Using the data below, copy each line that includes the word "space".

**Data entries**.
========================================
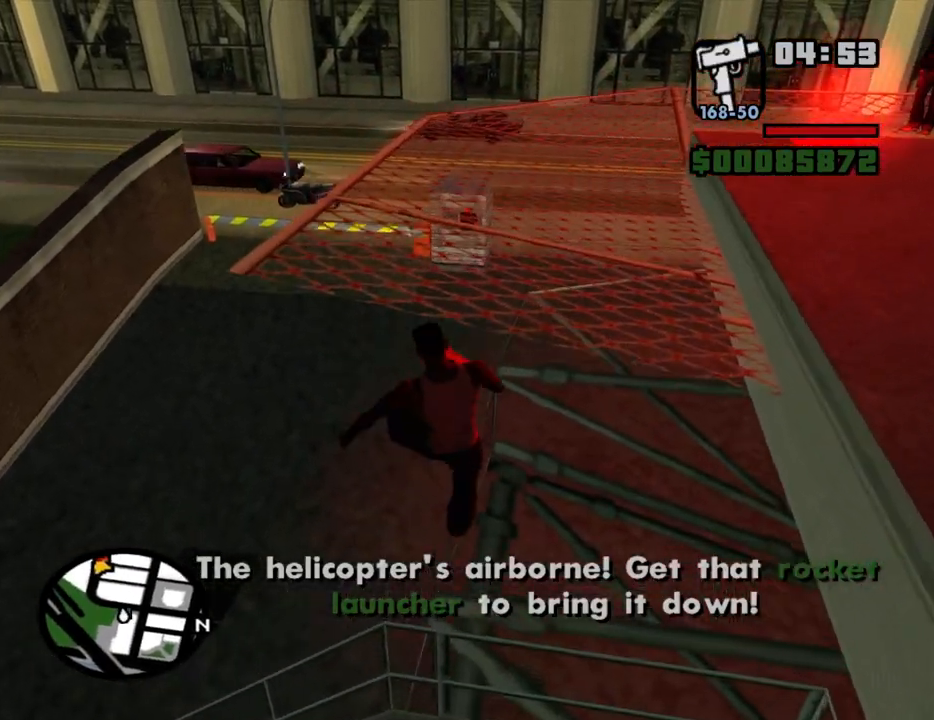
{"keys": ["w"], "mouse": [], "events": []}
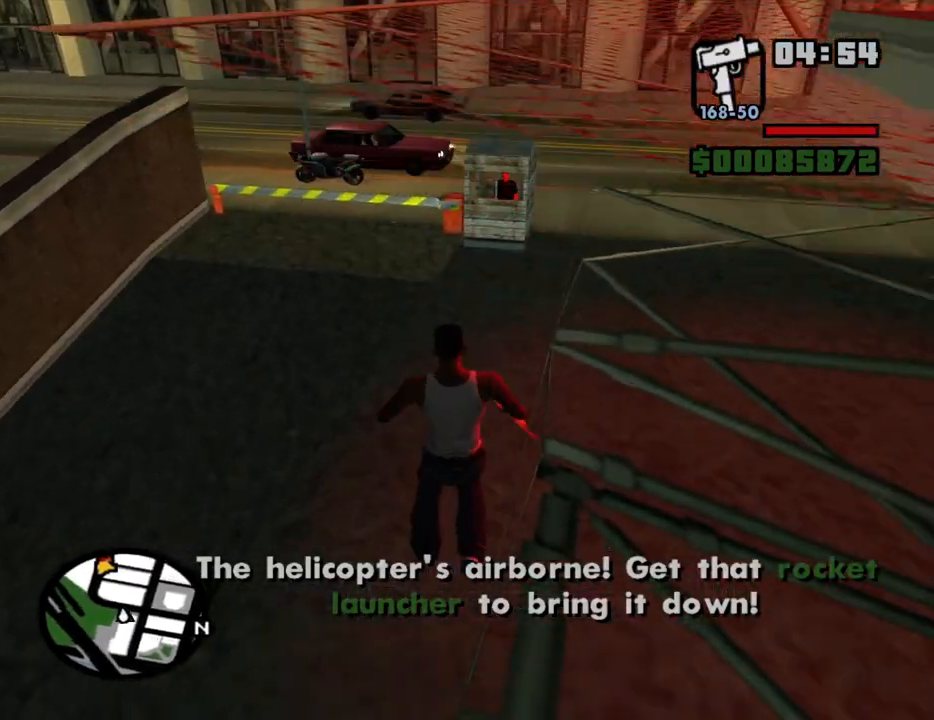
{"keys": ["w"], "mouse": [], "events": [[384, "space", "down"], [484, "space", "up"]]}
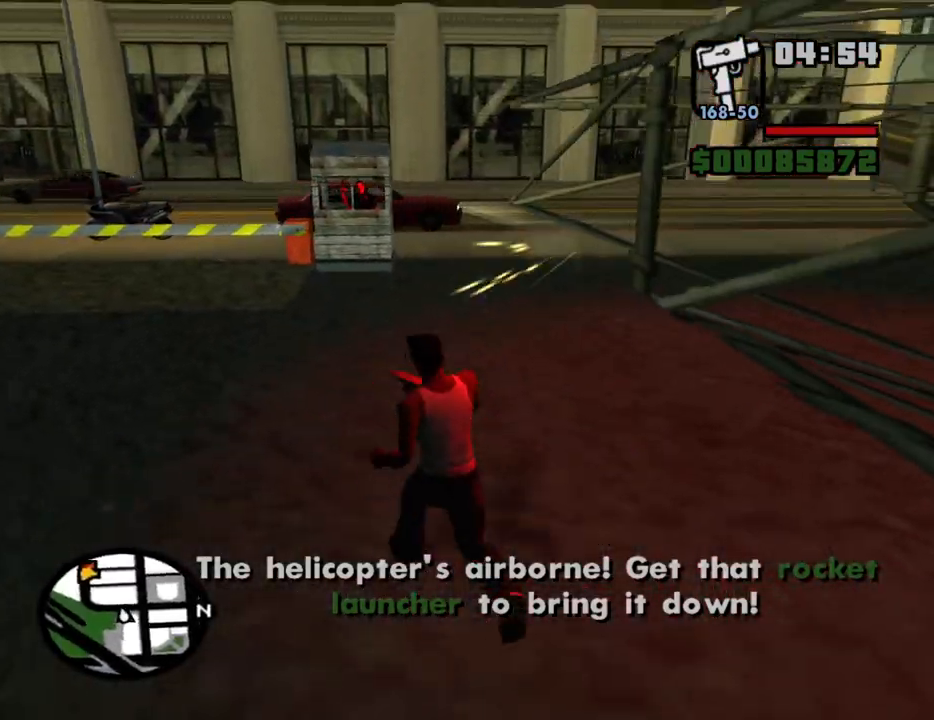
{"keys": ["space", "w"], "mouse": [], "events": [[84, "space", "down"], [117, "space", "up"], [217, "space", "down"], [267, "space", "up"], [350, "space", "down"], [400, "space", "up"], [500, "space", "down"]]}
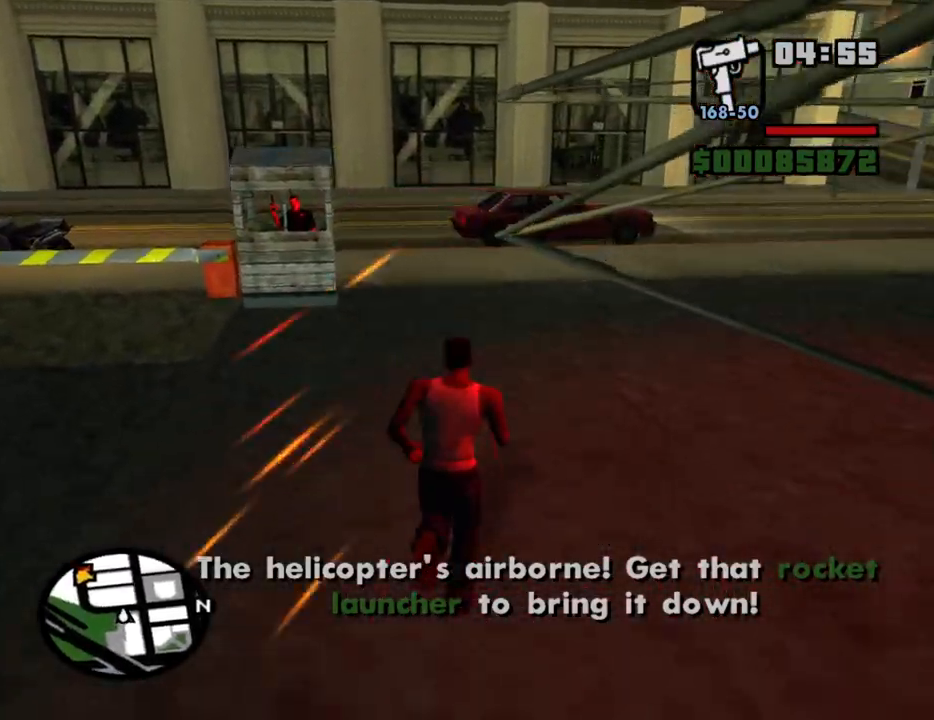
{"keys": ["space", "w"], "mouse": [], "events": [[50, "space", "up"], [334, "space", "down"], [367, "space", "up"], [467, "space", "down"]]}
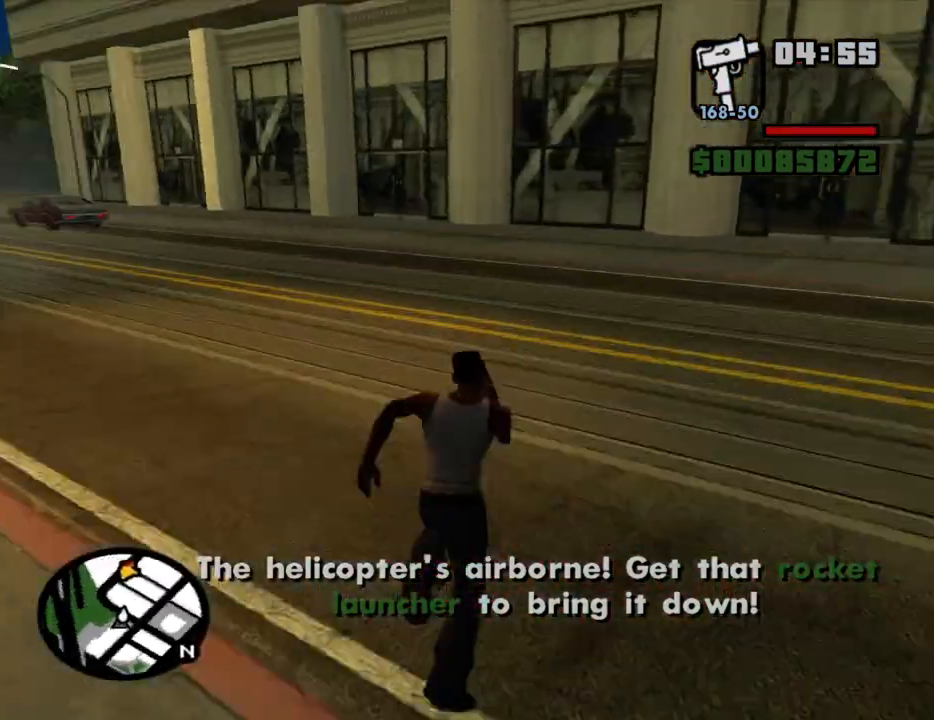
{"keys": ["w"], "mouse": [], "events": [[17, "space", "up"], [117, "space", "down"], [150, "space", "up"], [250, "space", "down"], [300, "space", "up"], [384, "space", "down"], [434, "space", "up"]]}
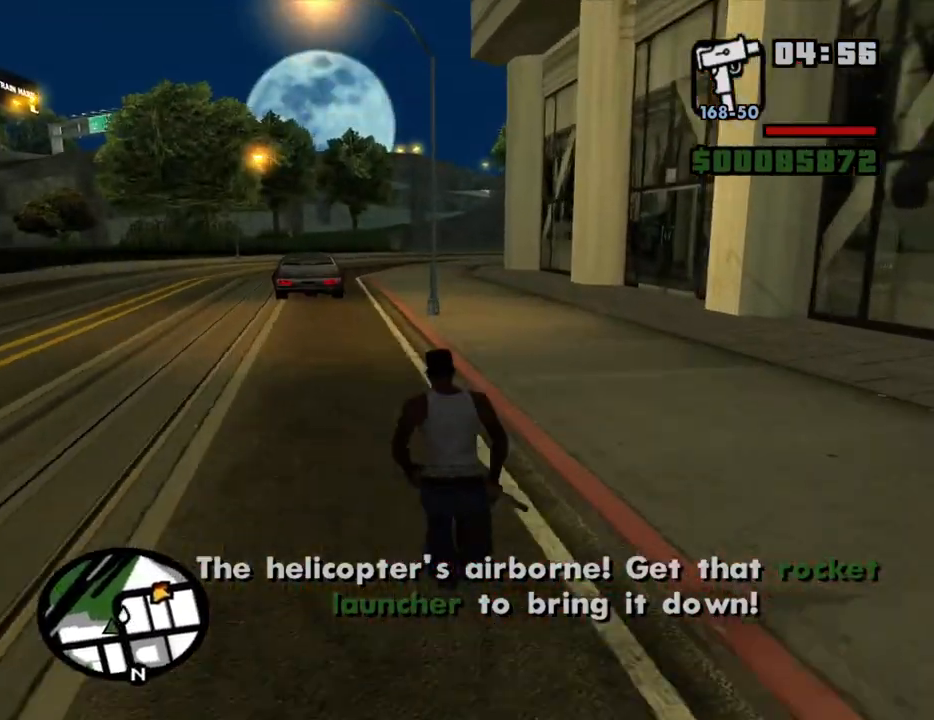
{"keys": ["w"], "mouse": [], "events": [[34, "space", "down"], [84, "space", "up"], [167, "space", "down"], [217, "space", "up"], [317, "space", "down"], [350, "space", "up"], [450, "space", "down"], [500, "space", "up"]]}
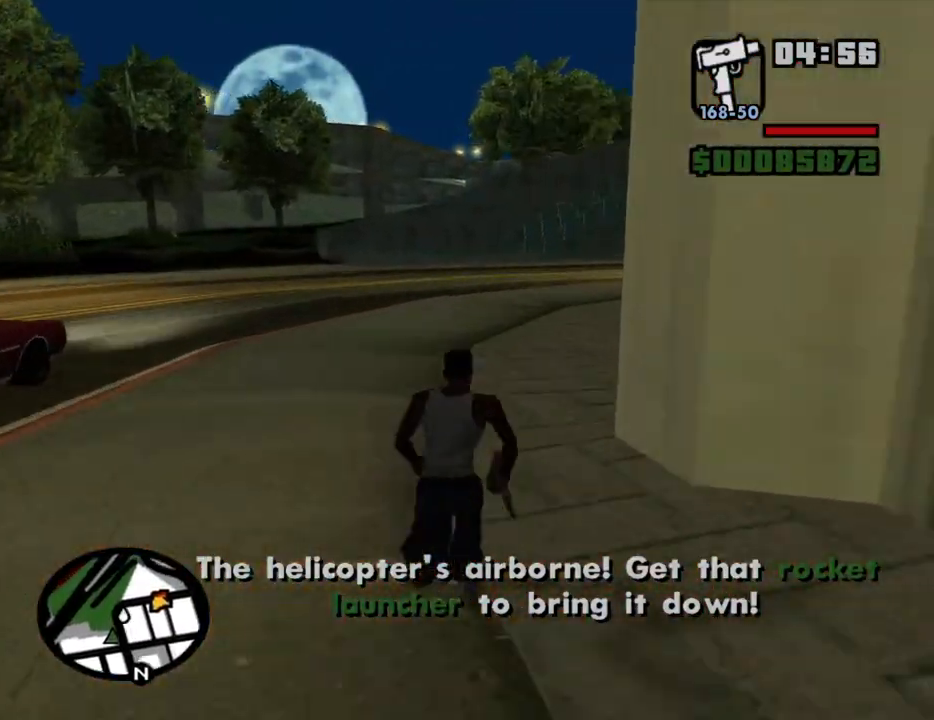
{"keys": ["w"], "mouse": [], "events": [[100, "space", "down"], [134, "space", "up"], [284, "space", "down"], [334, "space", "up"], [417, "space", "down"], [467, "space", "up"]]}
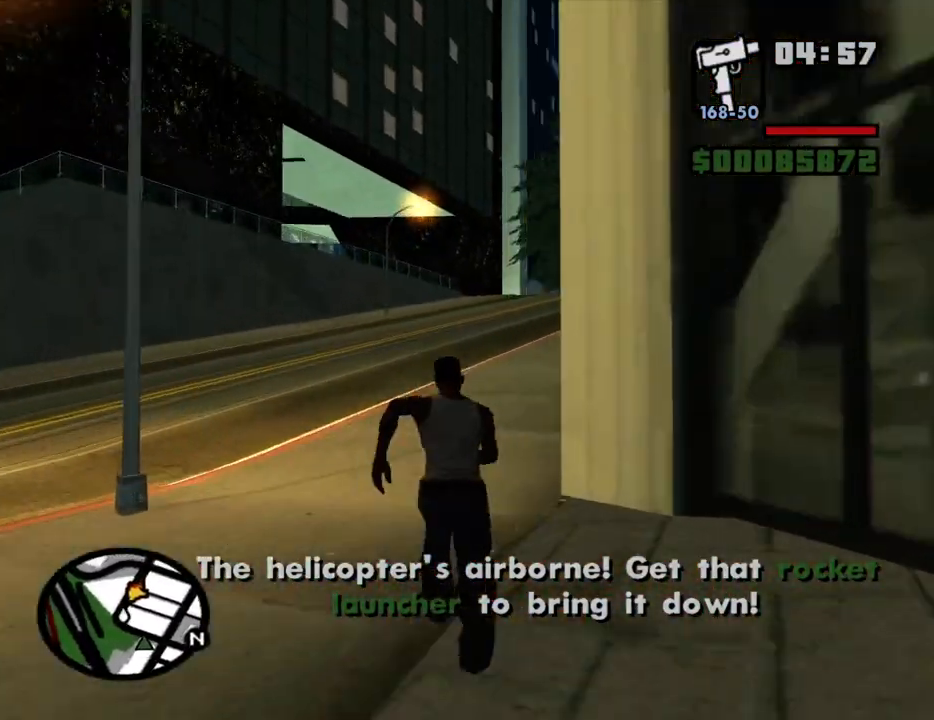
{"keys": ["w"], "mouse": [], "events": [[67, "space", "down"], [117, "space", "up"], [200, "space", "down"], [300, "space", "up"], [384, "space", "down"], [434, "space", "up"]]}
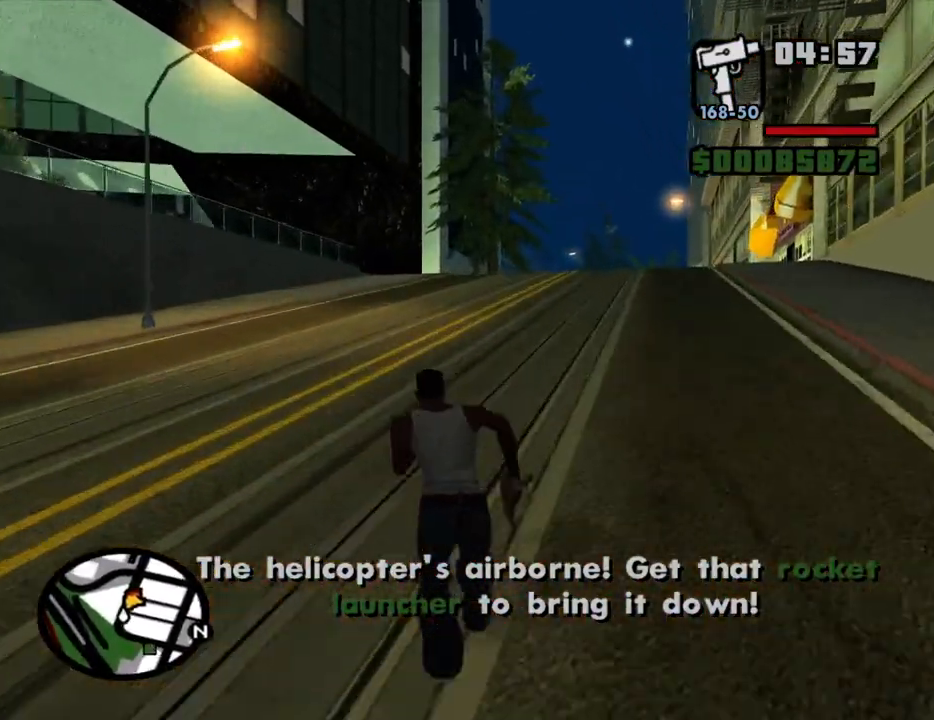
{"keys": ["d", "space", "w"], "mouse": [], "events": [[34, "space", "down"], [84, "space", "up"], [167, "space", "down"], [217, "space", "up"], [317, "space", "down"], [350, "space", "up"], [450, "space", "down"], [500, "d", "down"]]}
========================================
**Exercise answer**.
{"keys": ["w"], "mouse": [], "events": [[384, "space", "down"], [484, "space", "up"]]}
{"keys": ["space", "w"], "mouse": [], "events": [[84, "space", "down"], [117, "space", "up"], [217, "space", "down"], [267, "space", "up"], [350, "space", "down"], [400, "space", "up"], [500, "space", "down"]]}
{"keys": ["space", "w"], "mouse": [], "events": [[50, "space", "up"], [334, "space", "down"], [367, "space", "up"], [467, "space", "down"]]}
{"keys": ["w"], "mouse": [], "events": [[17, "space", "up"], [117, "space", "down"], [150, "space", "up"], [250, "space", "down"], [300, "space", "up"], [384, "space", "down"], [434, "space", "up"]]}
{"keys": ["w"], "mouse": [], "events": [[34, "space", "down"], [84, "space", "up"], [167, "space", "down"], [217, "space", "up"], [317, "space", "down"], [350, "space", "up"], [450, "space", "down"], [500, "space", "up"]]}
{"keys": ["w"], "mouse": [], "events": [[100, "space", "down"], [134, "space", "up"], [284, "space", "down"], [334, "space", "up"], [417, "space", "down"], [467, "space", "up"]]}
{"keys": ["w"], "mouse": [], "events": [[67, "space", "down"], [117, "space", "up"], [200, "space", "down"], [300, "space", "up"], [384, "space", "down"], [434, "space", "up"]]}
{"keys": ["d", "space", "w"], "mouse": [], "events": [[34, "space", "down"], [84, "space", "up"], [167, "space", "down"], [217, "space", "up"], [317, "space", "down"], [350, "space", "up"], [450, "space", "down"], [500, "d", "down"]]}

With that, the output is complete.